I had a public and a private Subversion repository on my web server, and when I started a new project I’d import it into one of them. This is nice because I get versioning and history, plus I get implicit synchronization between my various development boxen.

It’s not unusual to have one monolithic Subversion repository for many different projects, mainly because setting up a Subversion repository can take a small bit of work, especially if you are serving it from HTTP. However, Git makes it so easy to create new repositories that there is no excuse not to create per-project repositories, not to mention that you should anyway since Git doesn’t support checking out a subdirectory of a repository. You simply can’t use a monolithic Git repository because you have to clone the whole big tree, even if you only plan on working on one subdirectory.

Since Git is so much more awesome, I plan on converting my Subversion repositories over. But what do I do with the multi-project ones? There’s no built-in mechanism for pulling out just one directory, with history, into a new repository. So I wrote one.

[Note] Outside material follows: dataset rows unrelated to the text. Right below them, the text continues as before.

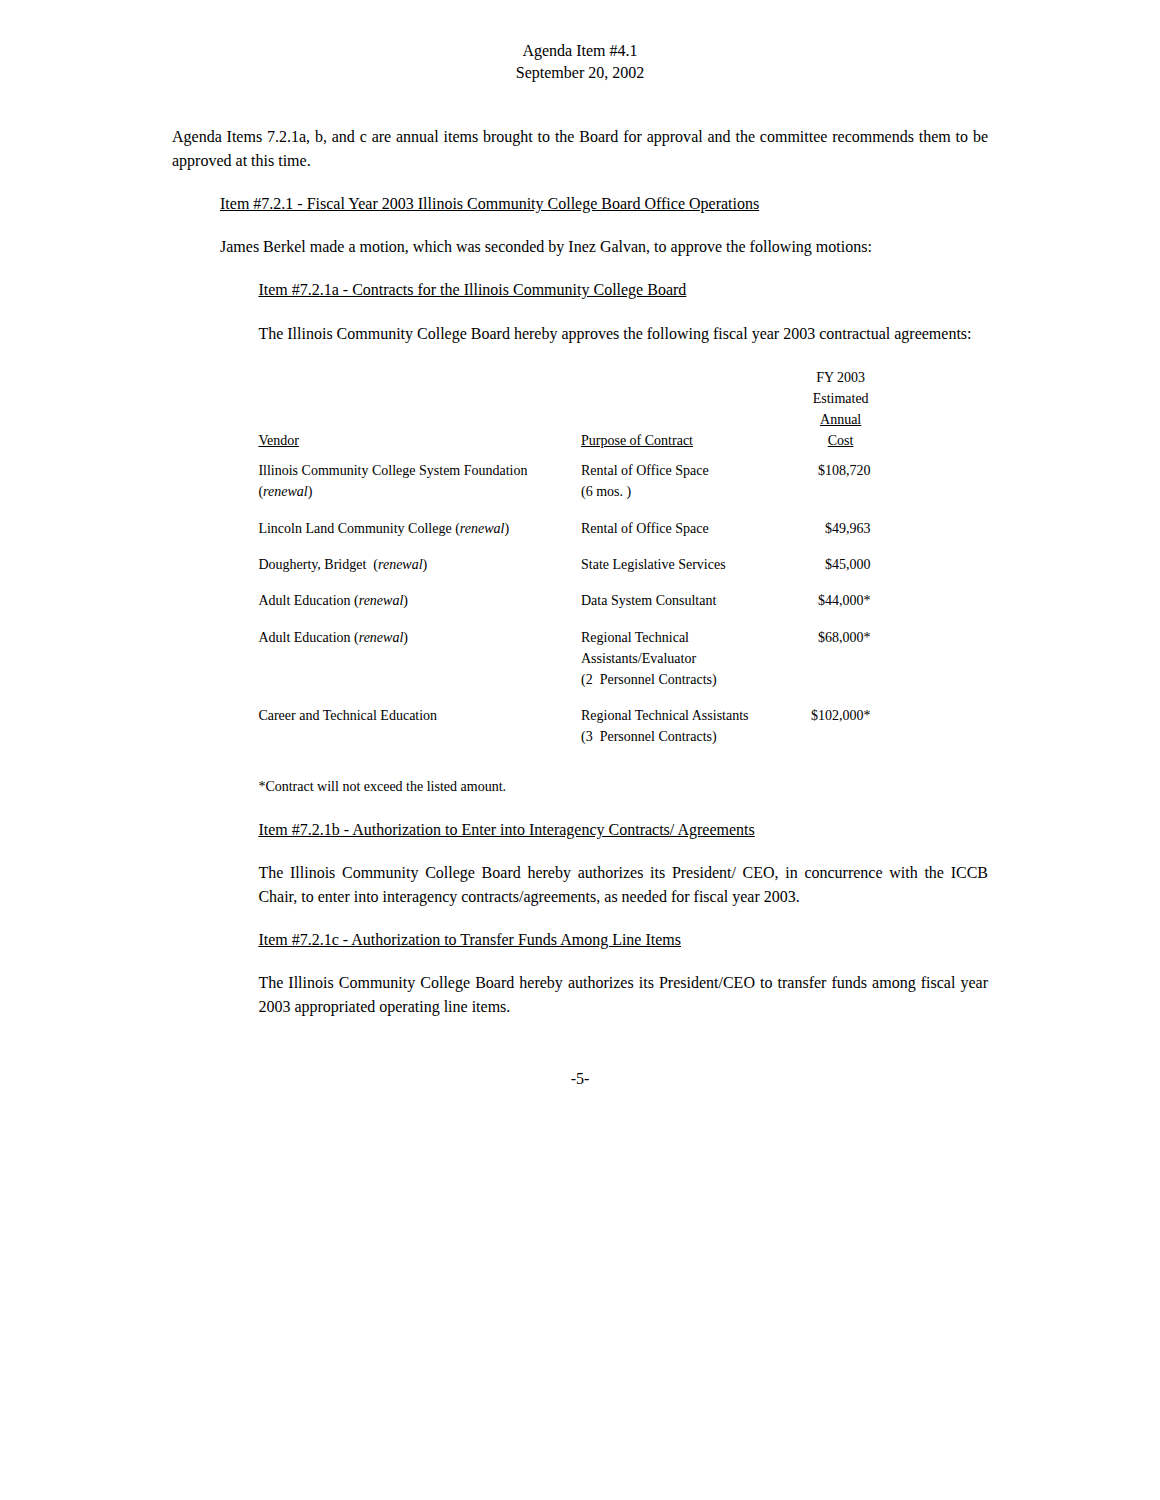Agenda Item #4.1
September 20, 2002
Agenda Items 7.2.1a, b, and c are annual items brought to the Board for approval and the committee recommends them to be approved at this time.
Item #7.2.1 - Fiscal Year 2003 Illinois Community College Board Office Operations
James Berkel made a motion, which was seconded by Inez Galvan, to approve the following motions:
Item #7.2.1a - Contracts for the Illinois Community College Board
The Illinois Community College Board hereby approves the following fiscal year 2003 contractual agreements:
| Vendor | Purpose of Contract | FY 2003 Estimated Annual Cost |
| --- | --- | --- |
| Illinois Community College System Foundation ( renewal ) | Rental of Office Space (6 mos. ) | $108,720 |
| Lincoln Land Community College ( renewal ) | Rental of Office Space | $49,963 |
| Dougherty, Bridget ( renewal ) | State Legislative Services | $45,000 |
| Adult Education ( renewal ) | Data System Consultant | $44,000* |
| Adult Education ( renewal ) | Regional Technical Assistants/Evaluator (2 Personnel Contracts) | $68,000* |
| Career and Technical Education | Regional Technical Assistants (3 Personnel Contracts) | $102,000* |
*Contract will not exceed the listed amount.
Item #7.2.1b - Authorization to Enter into Interagency Contracts/ Agreements
The Illinois Community College Board hereby authorizes its President/ CEO, in concurrence with the ICCB Chair, to enter into interagency contracts/agreements, as needed for fiscal year 2003.
Item #7.2.1c - Authorization to Transfer Funds Among Line Items
The Illinois Community College Board hereby authorizes its President/CEO to transfer funds among fiscal year 2003 appropriated operating line items.
-5-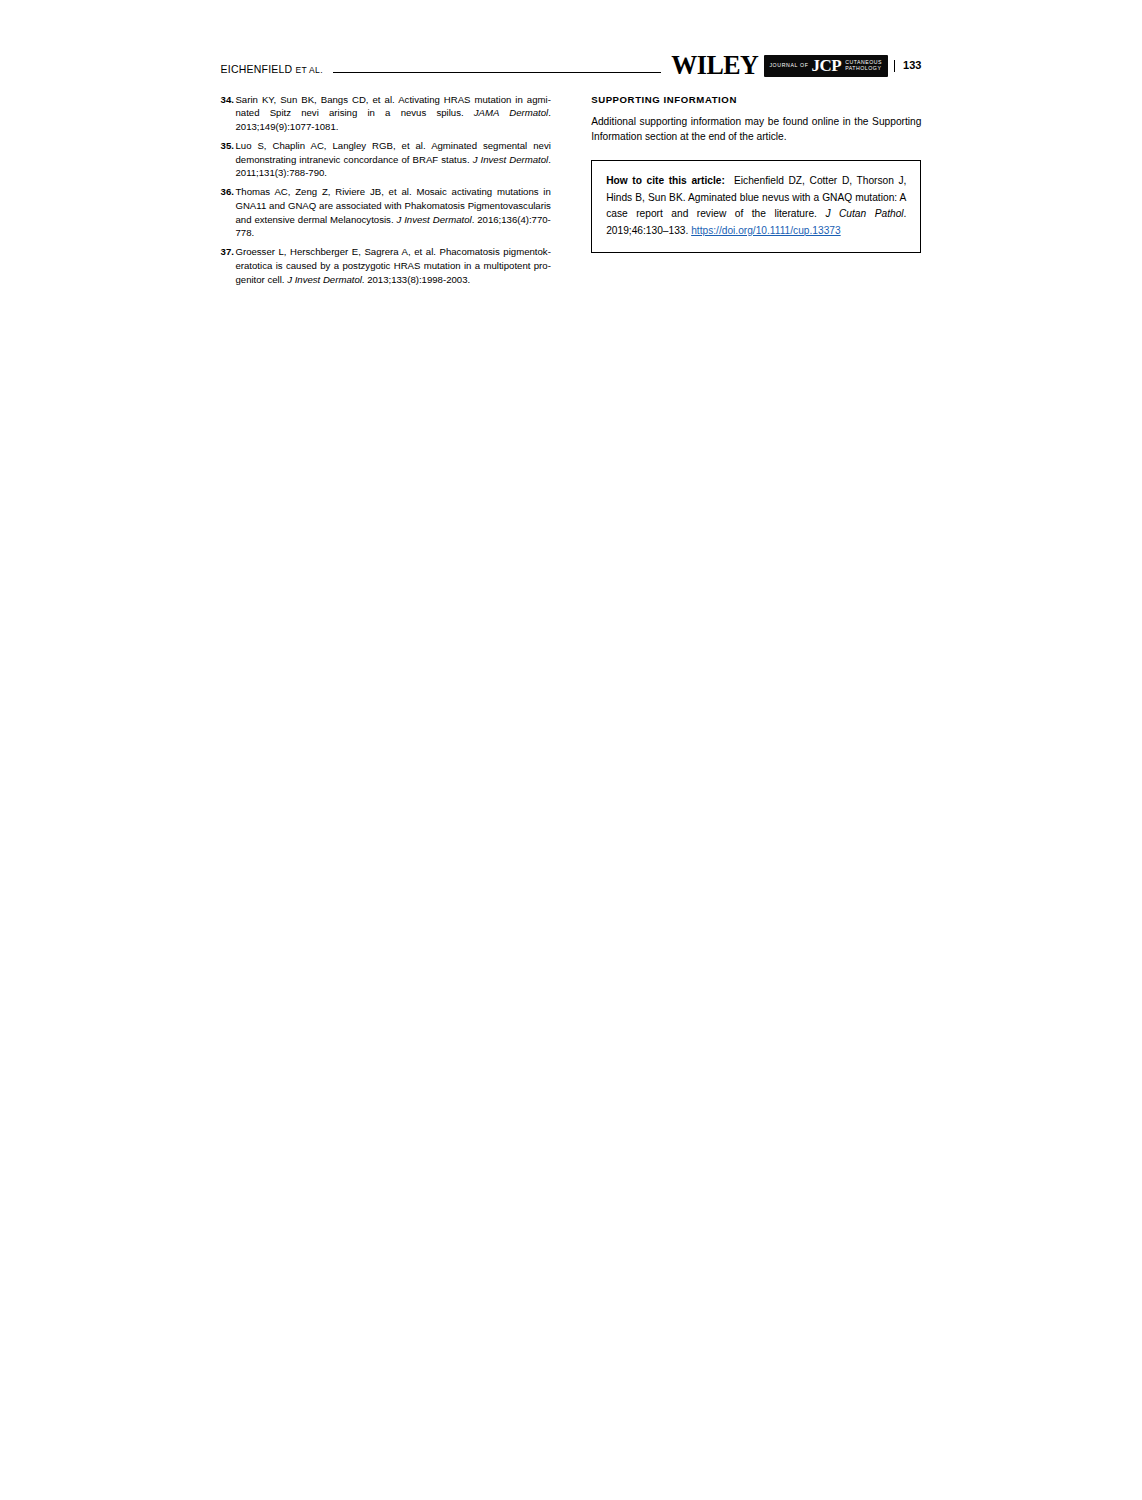Eichenfield et al.
WILEY
Journal of JCP Cutaneous
Pathology
133
34. Sarin KY, Sun BK, Bangs CD, et al. Activating HRAS mutation in agminated Spitz nevi arising in a nevus spilus. JAMA Dermatol. 2013;149(9):1077-1081.
35. Luo S, Chaplin AC, Langley RGB, et al. Agminated segmental nevi demonstrating intranevic concordance of BRAF status. J Invest Dermatol. 2011;131(3):788-790.
36. Thomas AC, Zeng Z, Riviere JB, et al. Mosaic activating mutations in GNA11 and GNAQ are associated with Phakomatosis Pigmentovascularis and extensive dermal Melanocytosis. J Invest Dermatol. 2016;136(4):770-778.
37. Groesser L, Herschberger E, Sagrera A, et al. Phacomatosis pigmentokeratotica is caused by a postzygotic HRAS mutation in a multipotent progenitor cell. J Invest Dermatol. 2013;133(8):1998-2003.
Supporting Information
Additional supporting information may be found online in the Supporting Information section at the end of the article.
How to cite this article: Eichenfield DZ, Cotter D, Thorson J, Hinds B, Sun BK. Agminated blue nevus with a GNAQ mutation: A case report and review of the literature. J Cutan Pathol. 2019;46:130–133. https://doi.org/10.1111/cup.13373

The usage is git-pluck src-repo dest-repo path/to/directory. The script copies the repository at src-repo to a new directory, dest-repo, and then does its magic. It rewrites all of the commits so that all of the files in path/to/directory are moved into the root of the repository, and everything else is deleted. Commits that do not introduce changes to that directory are removed from the history, potentially including the first commit to the repository. Finally, the reflogs and backups are removed and the repository is compacted, leaving you with a small, single-project repository.

This script was written and tested using Git 1.5.6.5. Feedback is welcome!

3 Replies to “Splitting a Git repository”

  1. If you look at the script, you will see that it is a bash script that uses git-filter-branch, among other things. It uses index-filter and commit-filter, for the following reasons:

    1. For each commit, tree-filter causes a checkout of that commit. Then your filter is run, and finally the commit is recreated using the state of the working tree. index-filter operates directly against the commit’s index as stored by git, and does not require a checkout. This means that index-filter is substantially faster.

    2. prune-empty was added sometime on or after Git 1.6.0. I use a commit-filter that does exactly the same thing as prune-empty.

  2. You might also be interested in Avery Pennarum’s git-subtree (git://github.com/apenwarr/git-subtree.git), which designed for a similar workflow and is a potential future addition to git or git/contrib. It works pretty excellently in my experience.

Comments are closed.